Ich lasse den Text hier eine Stunde ruhen, und was passiert inzwischen? Weil der Sarrazin als Hetzredner grade etwas weniger herumkrakeelt, springt der Seehofer als dumpfer Haßredner ein. Keine Überraschung, aber immer wieder ekelhaft. Ja, Falladas letzter Roman ist bestens geeignet, um sich über die deutsche Leitkultur zu informieren.

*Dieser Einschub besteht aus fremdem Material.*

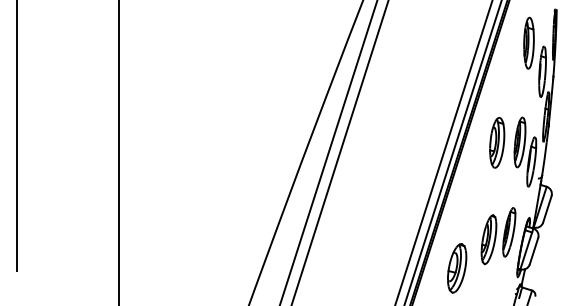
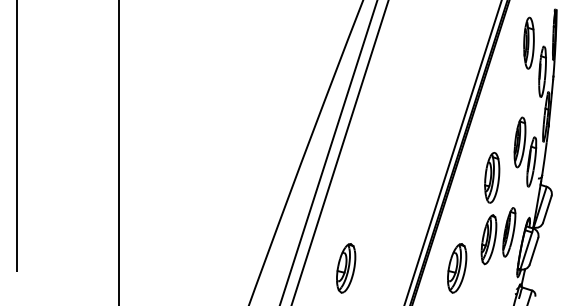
part at (497, 142) position: (497, 142) -> (492, 177)
line at (443, 152): present -> none
part at (346, 268): none -> present
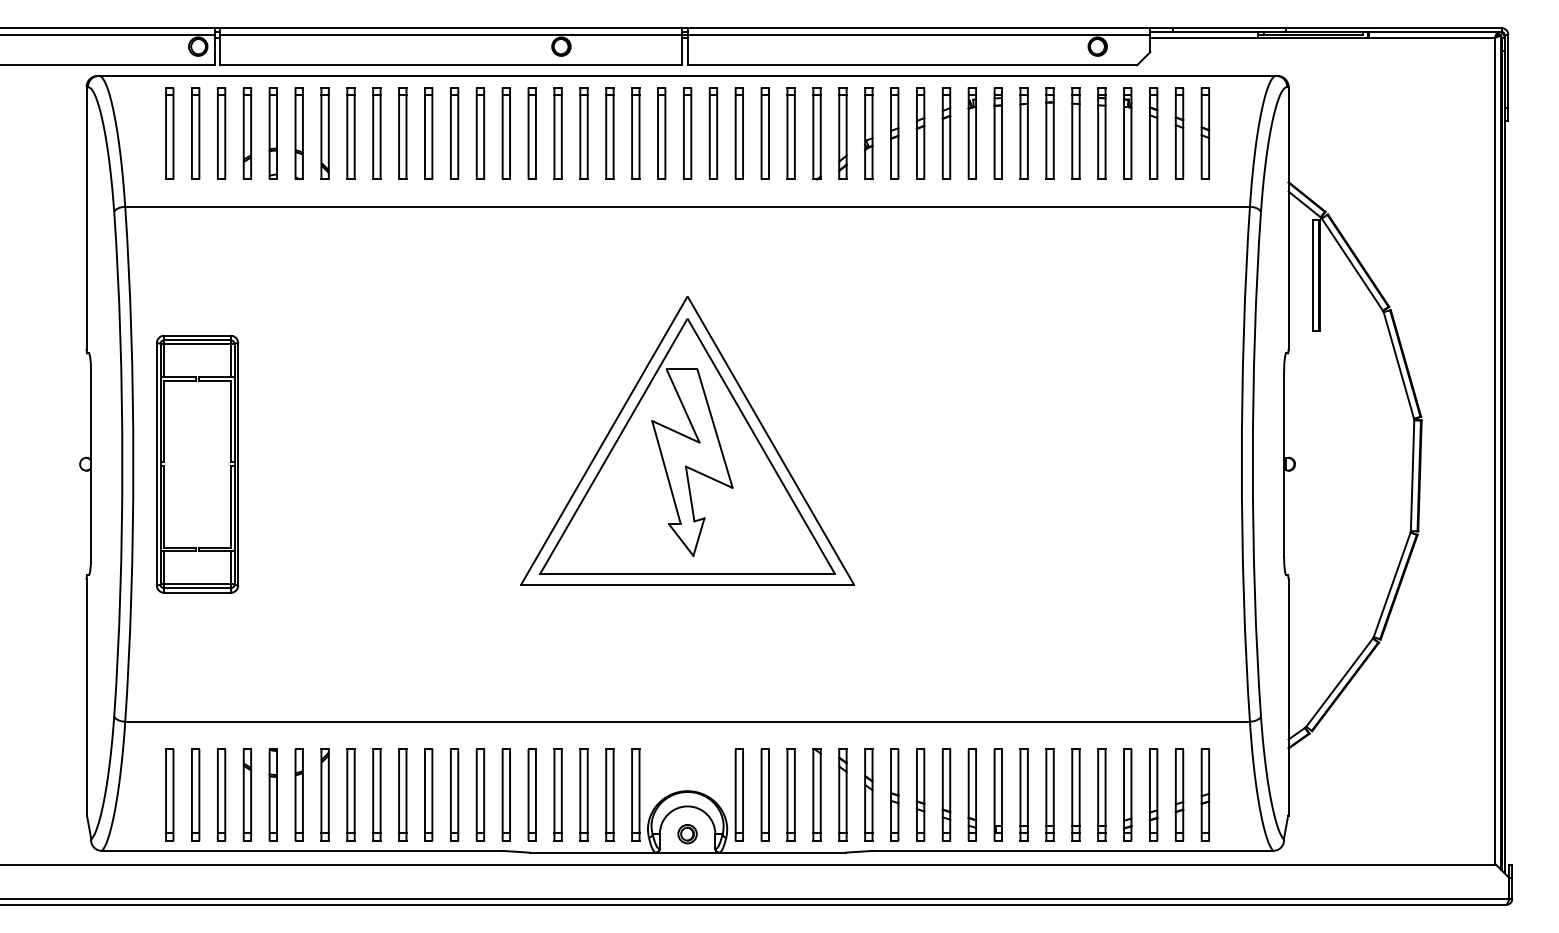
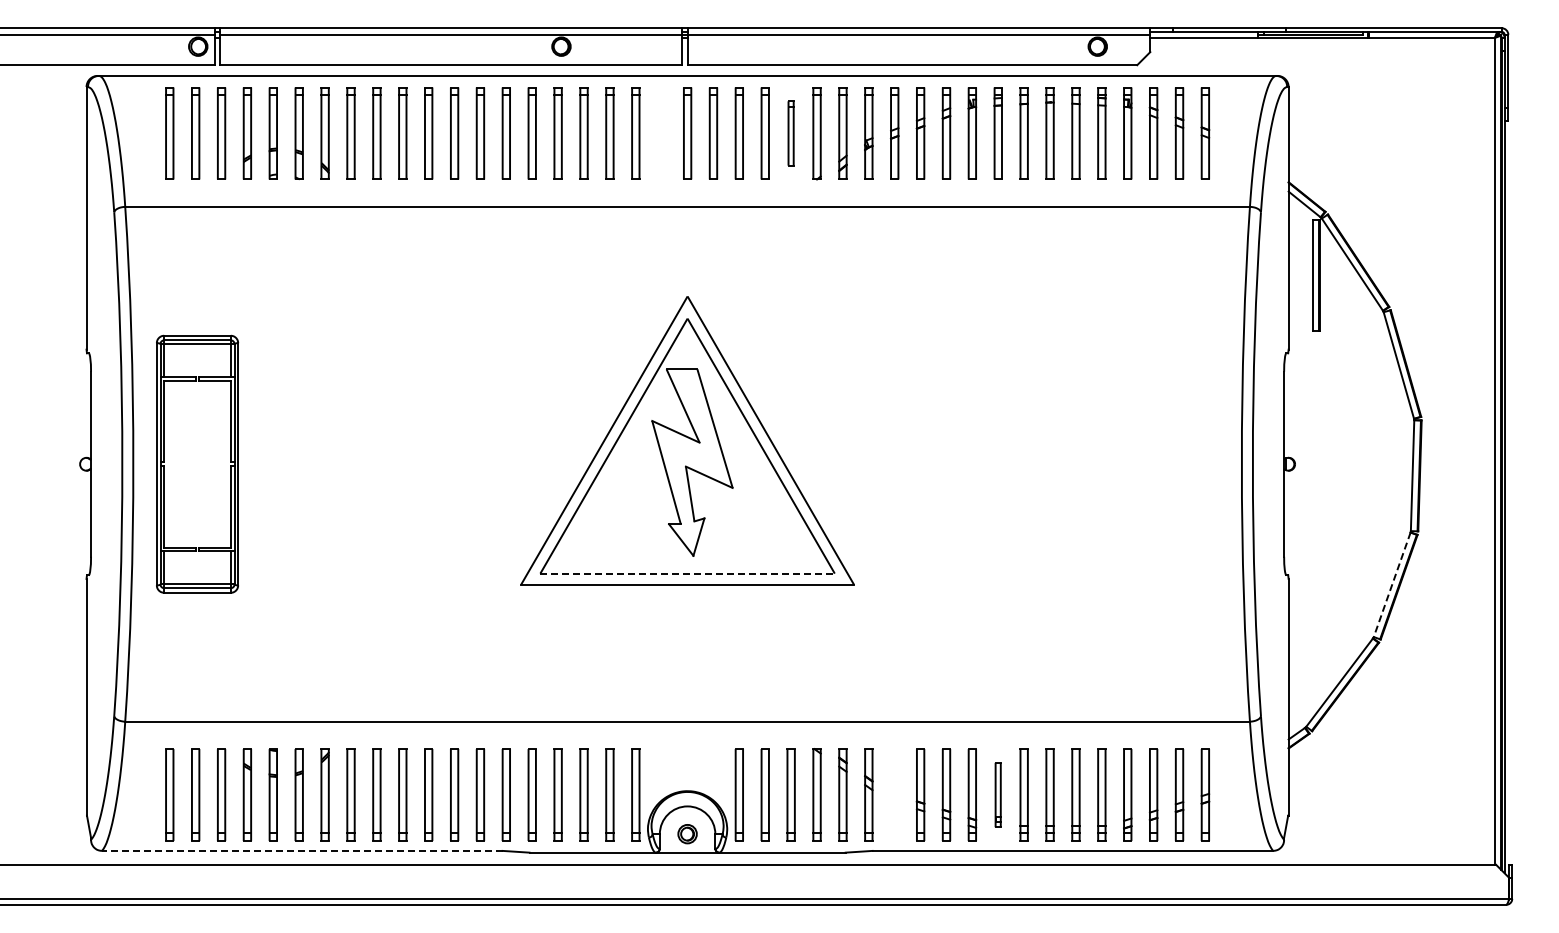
part at (661, 133): present -> none
part at (790, 133) size: 10x93 px -> 8x67 px
line at (688, 573): solid -> dashed
line at (1392, 585): solid -> dashed
part at (894, 794): present -> none
part at (997, 794) size: 10x94 px -> 8x66 px
line at (301, 850): solid -> dashed
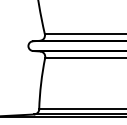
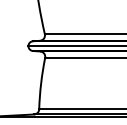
line at (75, 46): none -> present
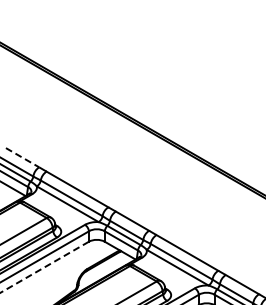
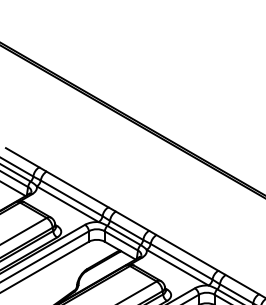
line at (23, 157): dashed -> solid
line at (44, 267): dashed -> solid
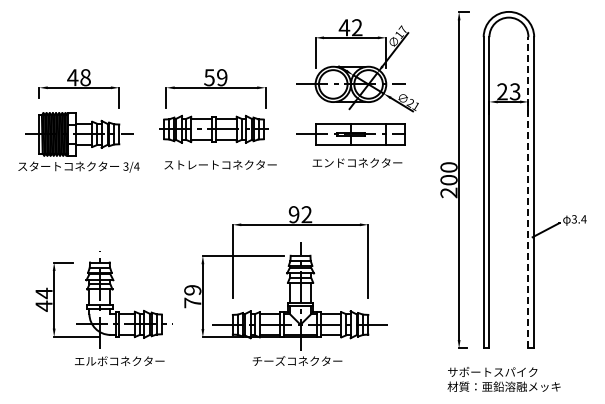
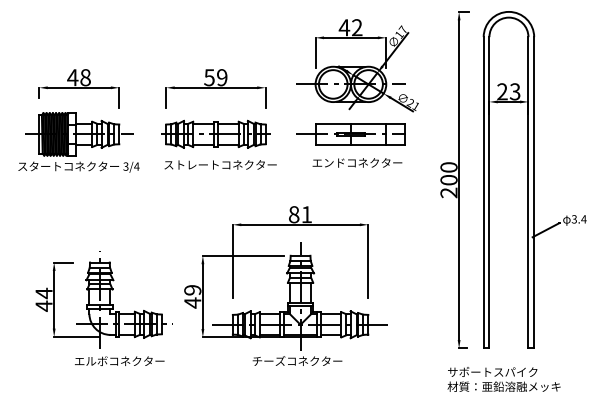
part at (213, 128) position: (213, 128) -> (215, 133)
line at (528, 192): dashed -> solid
text at (300, 214): 92 -> 81
text at (192, 302): 79 -> 49
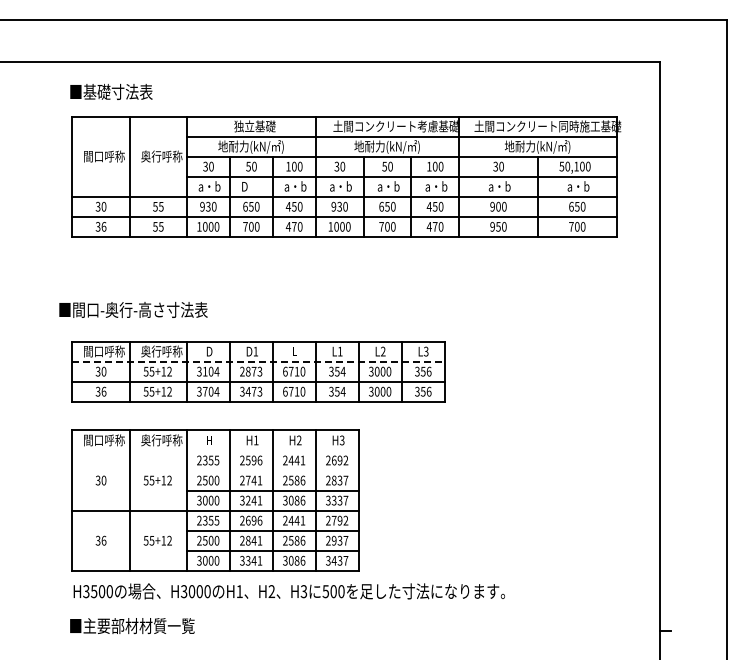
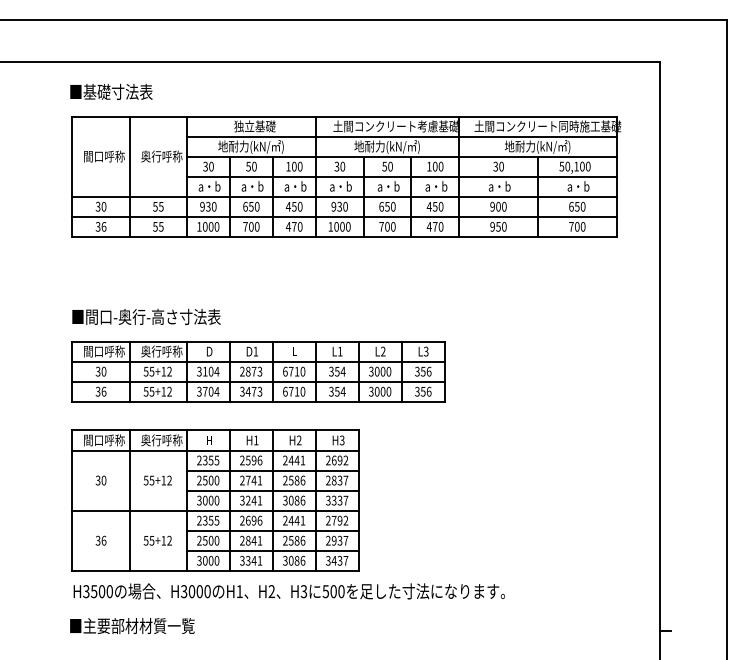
text at (252, 186): D -> a・b
text at (133, 309) position: (133, 309) -> (146, 316)
line at (259, 361): dashed -> solid
line at (215, 450): none -> present
line at (272, 470): none -> present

Hans Fallada, berühmter Autor seit 1932, als er mit »Kleiner Mann – was nun?« einen Welterfolg hatte, blieb während der Naziherrschaft in Deutschland. Ein verfemter Autor, der sich – Wiglaf Droste hat es im Juli 2003 in einer Serie für diese Zeitung beschrieben – mehr schlecht als recht durchschlug und -schrieb, mit viel Alkohol, Morphium, Tragödien. Mal mußte er sich Dr. Goeb-bels vom Leib halten, dann war er als »gemeingefährlicher Geisteskranker« im Irrenhaus. Immer verzweifelt auf dem schmalen Grat arbeitend, den Nazis nicht ins Messer zu laufen und keine Naziliteratur zu schreiben. Es entstanden Werke, mit denen er nicht glücklich sein konnte.

Im Herbst 1946 konnte Fallada abrechnen. 668 Seiten, geschrieben in vier Wochen oder, wohl besser gesagt, reingehämmert, rausgekotzt; als hätte er geahnt, daß es seine letzte Chance war, es denen heimzuzahlen. Man spürt, daß er all seine Erfahrungen und seinen Haß reingepackt hat. Johannes R. Becher hatte ihm die Unterlagen über den Fall der Eheleute Hampel gegeben, die 1943 hingerichtet wurden, nachdem sie zwei Jahre lang Postkarten in Berlin ausgelegt hatten. Einige sind im Anhang abgebildet, auf der von der Gestapo als Nr. 176 registrierten heißt es: »Freie Presse! Fort mit dem Hitler Verreckungs System! Der gemeine Soldat Hitler und seine Bande stürzen uns in den Abgrund! Diese Hitler Göring Himmler Goebbels Bande ist in unser Deutschland nur Todes Raum zu gewähren!«

Um sein Ehepaar Quangel baut Fallada ein vollständiges Berliner Alltagsbild, macht einen kompletten Schwenk vom Mietshaus, zu dessen Bewohnern auch eine alte Jüdin und SS-Männer gehören, auf die Straßen. Sein Personal reicht vom Arbeiter Quangel über die kleine Nutte bis zur kleinen krakeelenden Nazigröße, die den Kriminalkommissaren vorgesetzt wurde. Eine Versammlung von Spitzeln, miesen Typen, verschlagenen, tretenden, kuschenden, herzlosen Drecksäcken. Eine überwältigende Trostlosigkeit, von der die wenigen Personen, die gegen das Pack sind, erdrückt werden. Oder wie Tucholsky über einen anderen Fallada-Roman schrieb, das ist »so unheimlich echt, daß es einem graut«. Wer glaubte, ein besseres Bild vom Unterschichten-Berlin haben zu können, wird es nuancierter sehen.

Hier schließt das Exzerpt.